IBD Patients Are Taking Steroids for Too Long

Article

Prolonged steroid treatment may put inflammatory bowel disease patients at greater risk for steroid-associated adverse events.

A study in BMC Pharmacology & Toxicology suggests that measures in place to limit systemic steroid use for patients with inflammatory bowel disease (IBD) are not as effective as they need to be. The study authors suggest a 2-part model to examine drug utilization patterns that would separately consider factors associated with initiation and duration of therapy.

Systemic steroids do not maintain disease remission for IBD patients; they are only appropriate to the induction of remission of symptoms. In addition, earlier research and real-world clinical practice has shown that many steroid-associated adverse events are duration dependent.

“Approximately 10% of all reported drug adverse events in the US are associated with systemic steroids according to Healthcare Cost and Utilization Project (HCUP) analyses,” the study authors note. “Such complications are particularly costly in older patients who are at greater baseline risk.”

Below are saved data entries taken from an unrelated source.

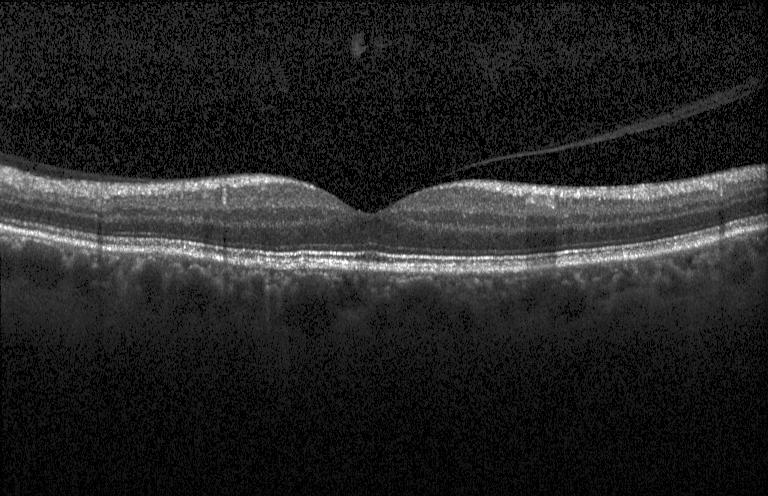 Dx: no CNV, DME, or drusen.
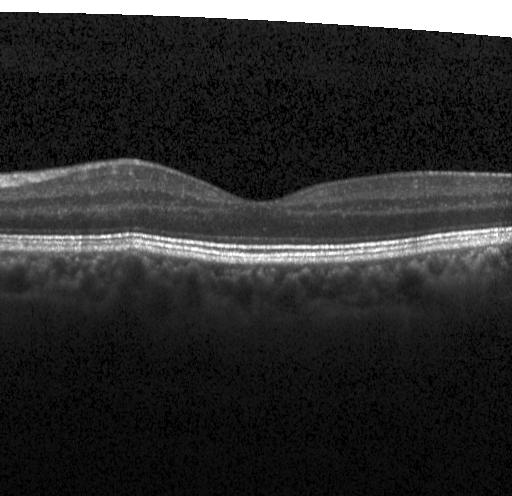 Macular OCT demonstrating no choroidal neovascularization, diabetic macular edema, or drusen.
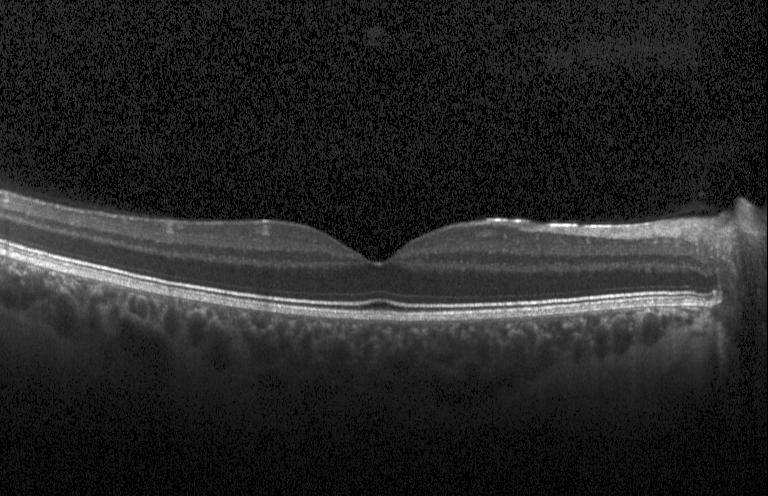

Optical coherence tomography B-scan · through the macula.
Diagnosis: no evidence of choroidal neovascularization, diabetic macular edema, or drusen.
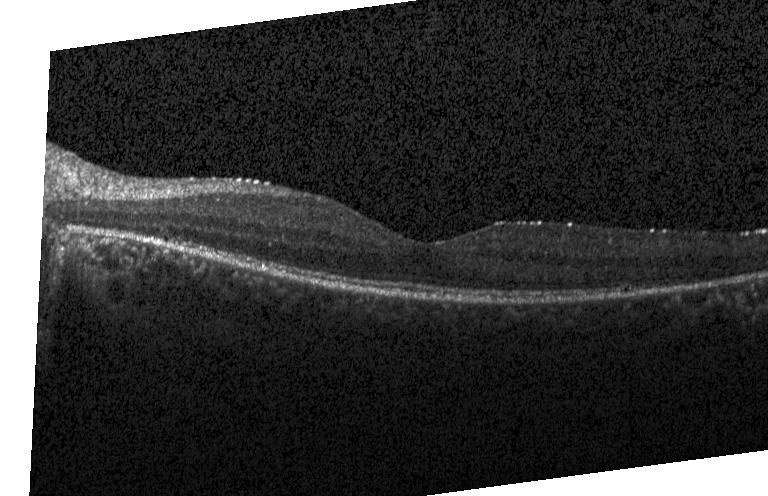

Macular OCT: no evidence of CNV, DME, or drusen.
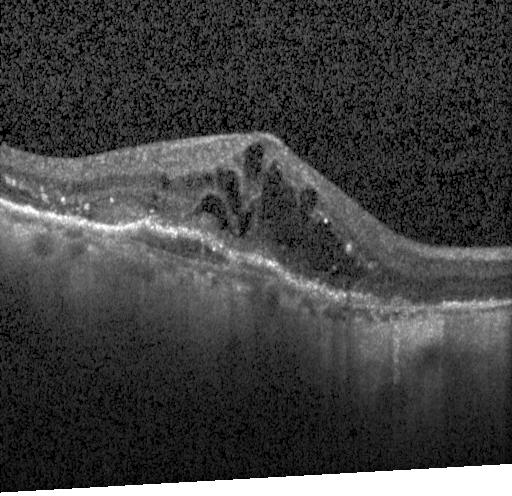

Impression: CNV.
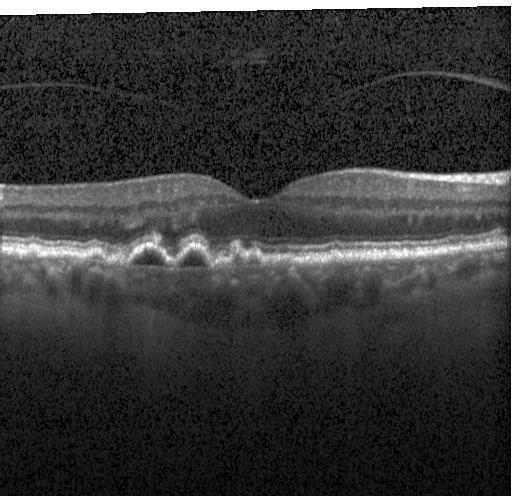 Retinal OCT cross-section. Centered on the fovea. Acquired on a Heidelberg Spectralis.
Impression: choroidal neovascularization.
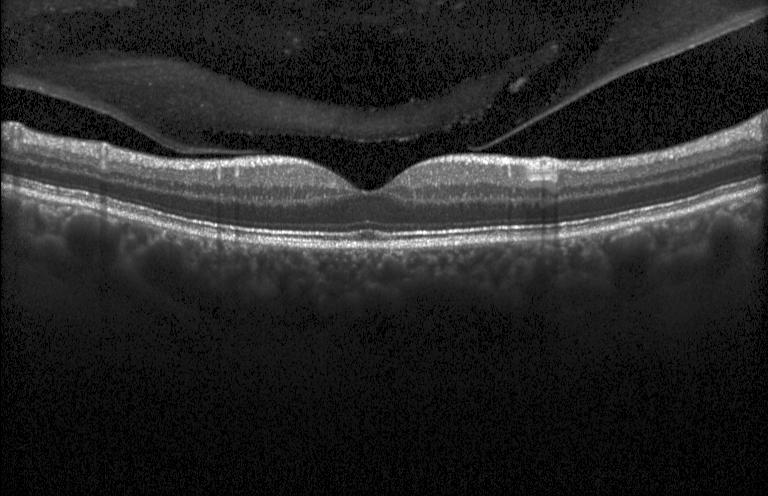 Impression: no choroidal neovascularization, diabetic macular edema, or drusen.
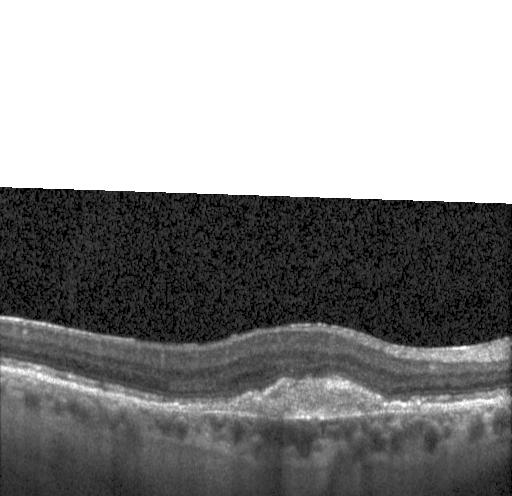

OCT B-scan; SD-OCT.
Macular OCT: CNV.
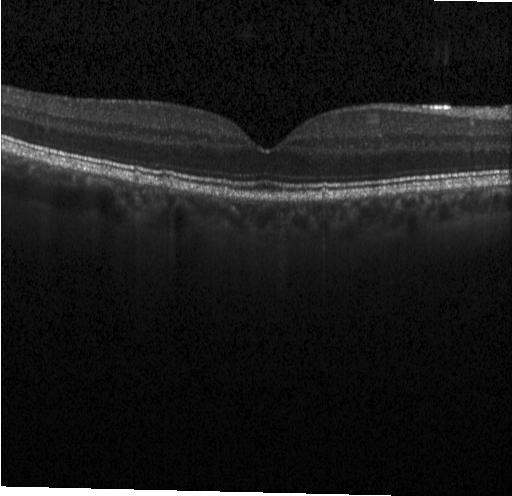
This B-scan demonstrates neither choroidal neovascularization, diabetic macular edema, nor drusen.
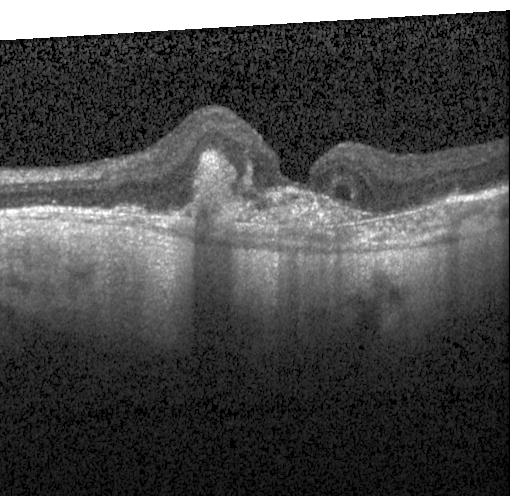 OCT line scan, instrument: Heidelberg Spectralis — Diagnosis: a choroidal neovascular membrane.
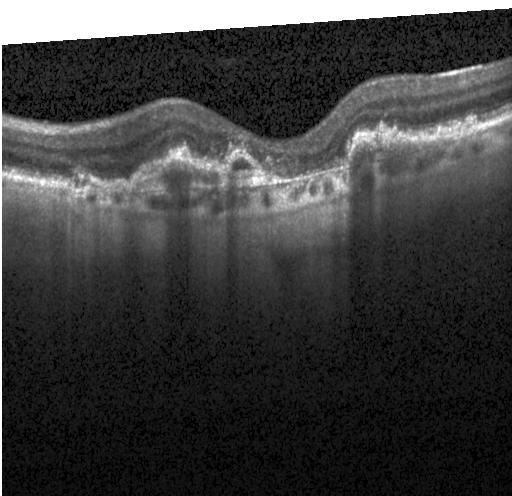
The scan shows a choroidal neovascular membrane.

IBD-specific quality measures adopted by the Center for Medicare and Medicaid Services (CMS) adopted IBD-specific quality measures that call for the use of steroid-sparing maintenance regimens. But the current study, which looked at a national Medicare sample from 2006 to 2009, found that the guidelines are not being strictly adhered to.

Among the 1216 IBD patients without baseline steroid use, 21% used systemic steroids. Odds of receiving systemic steroids were greater in those younger, rural, and those receiving other agents. Available patient characteristics failed to predict longer steroid treatment duration.

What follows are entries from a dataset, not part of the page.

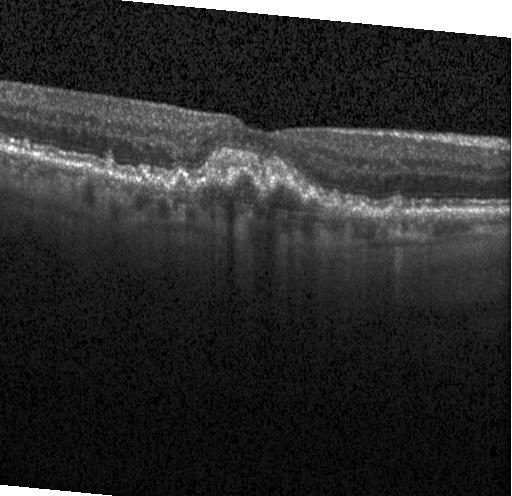
Retinal OCT cross-section showing choroidal neovascularization.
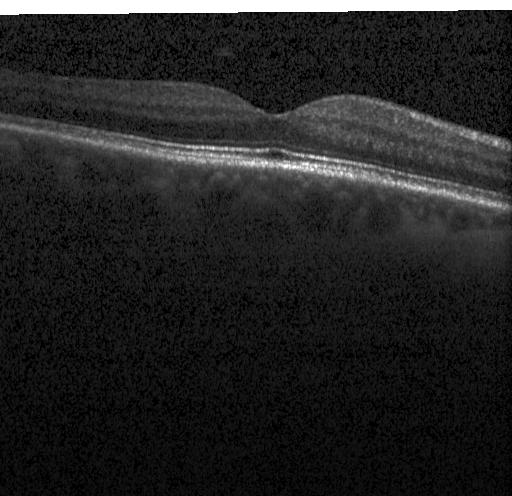
Macular scan. Spectral-domain optical coherence tomography. OCT B-scan
OCT finding: no choroidal neovascularization, diabetic macular edema, or drusen.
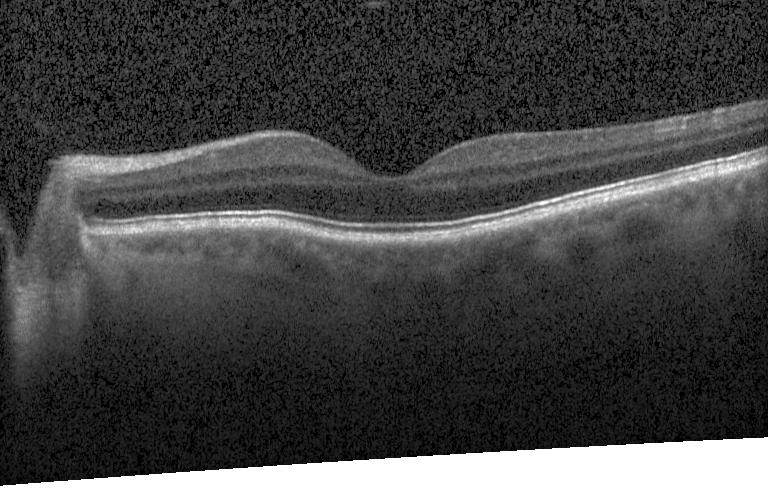
Diagnosis: no CNV, no DME, and no drusen.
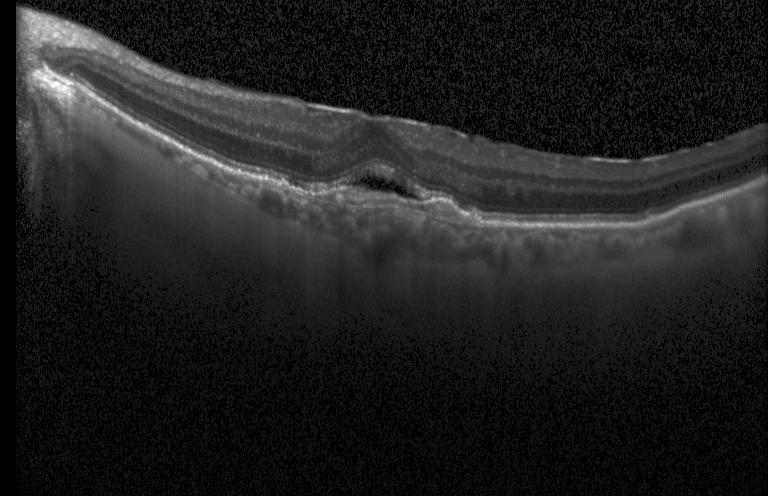

Impression: a choroidal neovascular membrane.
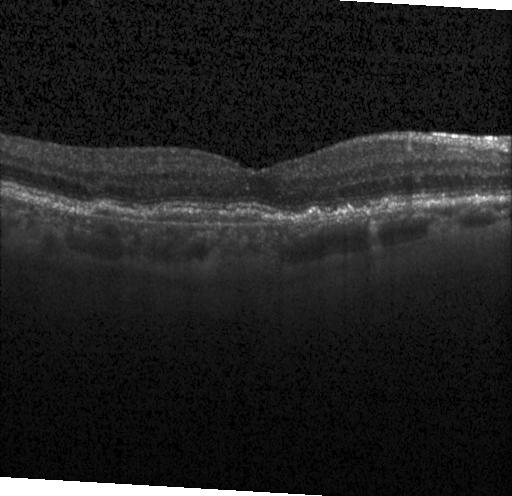 Acquired on a Heidelberg Spectralis. Spectral-domain OCT. Retinal OCT B-scan. Fovea-centered — Impression: a choroidal neovascular membrane.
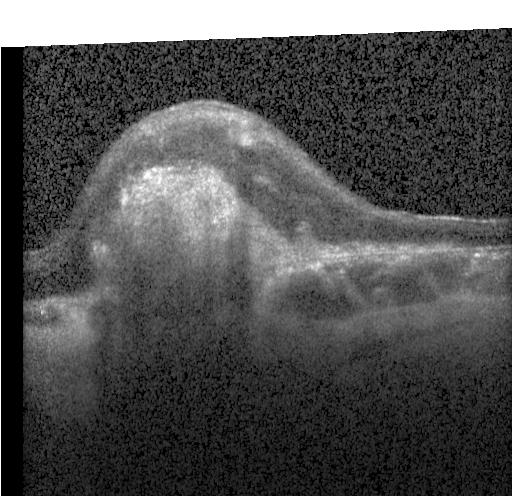 Spectral-domain OCT. Centered on the fovea. Retinal OCT B-scan. Heidelberg Spectralis OCT system
Dx: a choroidal neovascular membrane.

“Almost half of the patients in our study received systemic steroids which is greater than expected given that guidelines advocate systemic steroids be reserved for induction therapy and caution against numerous steroid-associated adverse events,” the researchers observed.

The findings suggest “significant” gaps and conflict with the treatment guidelines, including prolonged steroid treatment courses that potentially put patients at greater risk for the steroid-associated adverse events, including hypothalamus pituitary adrenal axis suppression, osteoporotic fractures, coronary artery disease, lipodystrophy, cataracts and potentially serious infections.

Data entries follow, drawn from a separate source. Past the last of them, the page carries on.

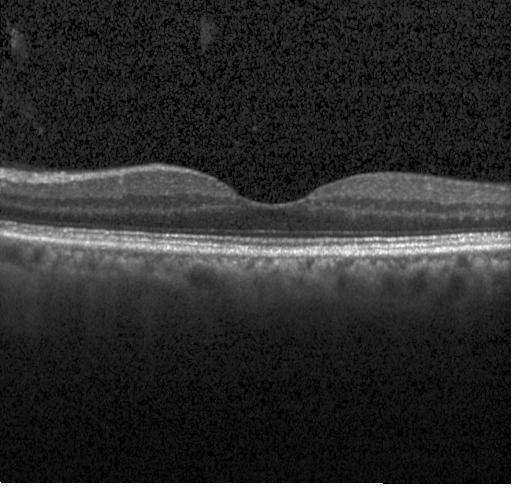
OCT B-scan.
Diagnosis: no choroidal neovascularization, diabetic macular edema, or drusen.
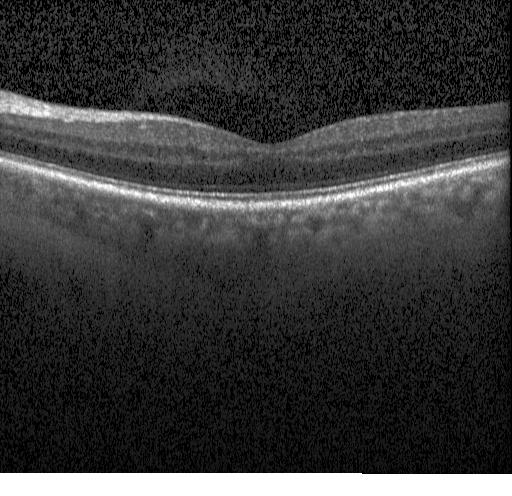

Impression: no choroidal neovascularization, diabetic macular edema, or drusen.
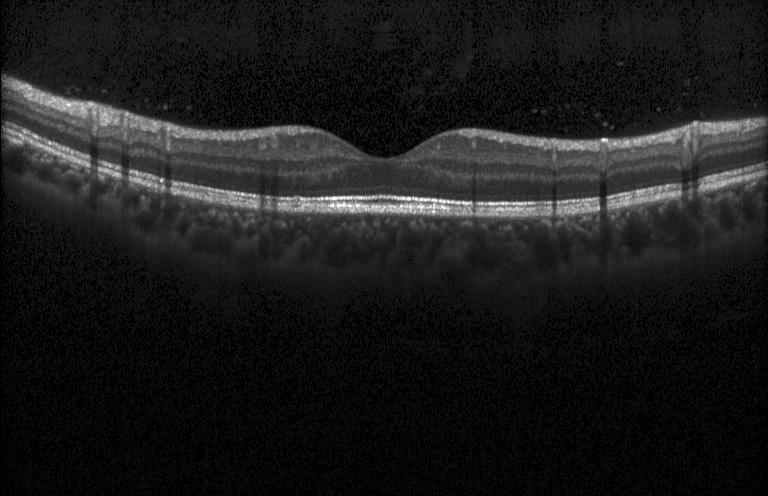 Optical coherence tomography B-scan · spectral-domain optical coherence tomography · fovea-centered.
Macular OCT: neither choroidal neovascularization, diabetic macular edema, nor drusen.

“Our results indicate the importance of separately considering drug initiation and length of treatment in identifying determinants of use,” the authors concluded. “Two-part hurdle models are underutilized for examining duration of therapy in the medical literature but proved to be useful in our consideration of steroid therapy predictors. These models may have wider application to other medication utilization studies in the future.”